## [Action item]
Run through the records and show each line that includes the string "output".

## [Input records]
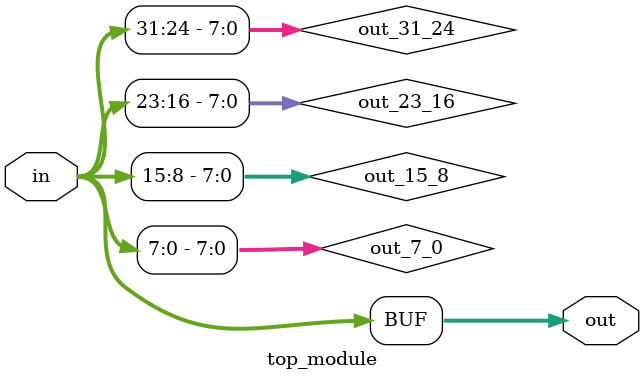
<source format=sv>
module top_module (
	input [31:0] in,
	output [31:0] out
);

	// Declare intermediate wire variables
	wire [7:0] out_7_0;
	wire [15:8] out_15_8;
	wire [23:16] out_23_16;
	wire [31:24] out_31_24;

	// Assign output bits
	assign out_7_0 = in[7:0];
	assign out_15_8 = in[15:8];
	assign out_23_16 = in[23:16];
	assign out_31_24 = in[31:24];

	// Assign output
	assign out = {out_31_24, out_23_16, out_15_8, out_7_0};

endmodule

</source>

--

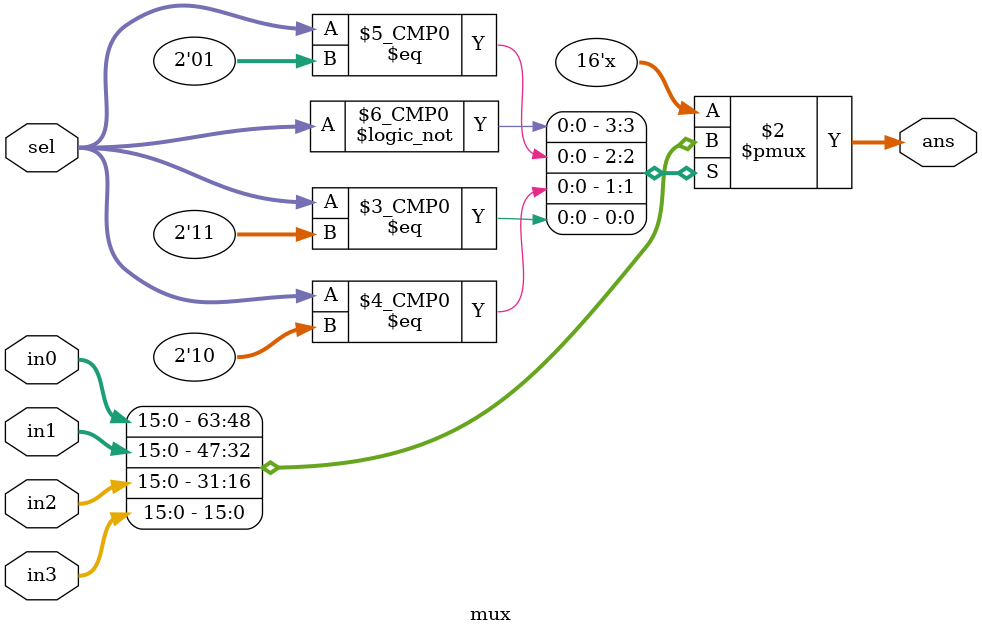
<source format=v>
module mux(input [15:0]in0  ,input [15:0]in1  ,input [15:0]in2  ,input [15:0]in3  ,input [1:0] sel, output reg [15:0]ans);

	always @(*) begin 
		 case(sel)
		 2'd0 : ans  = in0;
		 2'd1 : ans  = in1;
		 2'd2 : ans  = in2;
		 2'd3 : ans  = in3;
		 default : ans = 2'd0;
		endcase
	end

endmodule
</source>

## [The answer]
	output [31:0] out
	// Assign output bits
	// Assign output
module mux(input [15:0]in0  ,input [15:0]in1  ,input [15:0]in2  ,input [15:0]in3  ,input [1:0] sel, output reg [15:0]ans);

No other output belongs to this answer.